Eli’s on the Hill is one of six restaurants with the same name dotted across southeastern Connecticut. It’s good food in a comfortable atmosphere. The bar at the restaurant in Branford is large and U-shaped. It was not crowded when we got there, so we sat at one bend in the U and ate and talked until the car was ready. The scene, for us, was familiar. We spend a lot of time eating and talking together, in a variety of settings.

At one point, Ginger asked, “What are your favorite things to do with me?”

I thought for a moment, and I answered something I don’t remember now because it wasn’t the best answer. Then I said, “This. Sitting and talking with you when we hadn’t planned for it.”

She agreed it’s one of our best things.

As I sat down to write this evening, I came across an article at 3 Quarks Daily titled “Patience With What Is Strange: In Praise Of Slow Art” by Chris Horner, which talks about the power of taking our time to ingest or digest things that seem strange, and it was that word–strange–that took me back to our lunch at Eli’s because, years ago, we found one of the Story People that said:

“You’re the strangest person I ever met,” she said
& I said, “You are too”
and we decided we’d know each other a long time

The article is full of good things not the least of which is the closing paragraph, which includes an incredible

Slow art has layers. And this is why it requires time and effort. We should see this as a good and necessary thing. If this is a kind of obstacle in the way of easy assimilation then it is an obstacle that is integral to the value of the thing itself. The mind is calmed, or disturbed, or made exultant by the art that rewards us for our goodwill and our capacity to take our time.

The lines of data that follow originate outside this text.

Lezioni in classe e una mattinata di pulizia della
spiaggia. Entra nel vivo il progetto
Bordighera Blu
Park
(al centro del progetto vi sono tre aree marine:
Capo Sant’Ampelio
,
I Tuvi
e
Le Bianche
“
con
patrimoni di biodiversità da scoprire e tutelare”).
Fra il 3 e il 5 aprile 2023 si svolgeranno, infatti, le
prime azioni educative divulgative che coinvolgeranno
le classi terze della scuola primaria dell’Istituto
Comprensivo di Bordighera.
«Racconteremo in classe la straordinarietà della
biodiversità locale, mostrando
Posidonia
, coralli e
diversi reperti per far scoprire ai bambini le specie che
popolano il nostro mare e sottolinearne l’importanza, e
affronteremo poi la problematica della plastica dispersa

Then he closes with an incredible Nietzsche quote:

One must learn to love.— This is what happens to us in music: first one has to learn to hear a figure and melody at all, to detect and distinguish it, to isolate it and delimit it as a separate life; then it requires some exertion and good will to tolerate it in spite of its strangeness, to be patient with its appearance and expression, and kindhearted about its oddity:—finally there comes a moment when we are used to it, when we wait for it, when we sense that we should miss it if it were missing: and now it continues to compel and enchant us relentlessly until we have become its humble and enraptured lovers who desire nothing better from the world than it and only it.— But that is what happens to us not only in music: that is how we have learned to love all things that we now love. In the end we are always rewarded for our good will, our patience, fair mindedness, and gentleness with what is strange; gradually, it sheds its veil and turns out to be a new and indescribable beauty:—that is its thanks for our hospitality. Even those who love themselves will have learned it in this way: for there is no other way. Love, too, has to be learned.

We don’t always have the luxury of taking the afternoon to hang out, but one of the things I have learned about love is to take any opportunity that presents itself, or better yet, make space where there doesn’t seem to be any. We have been intentional about learning that “we should miss it if it were missing.” And Nietzsche is right: it does continue to enchant us relentlessly.

The chorus of the first song I ever wrote with Billy Crockett says,

it’s an open heart
it’s a work of art
it’s the basic stuff
that makes another
picture of love

Thirty-four years on, I’m still finding layers and I am still enchanted by the slow art of love.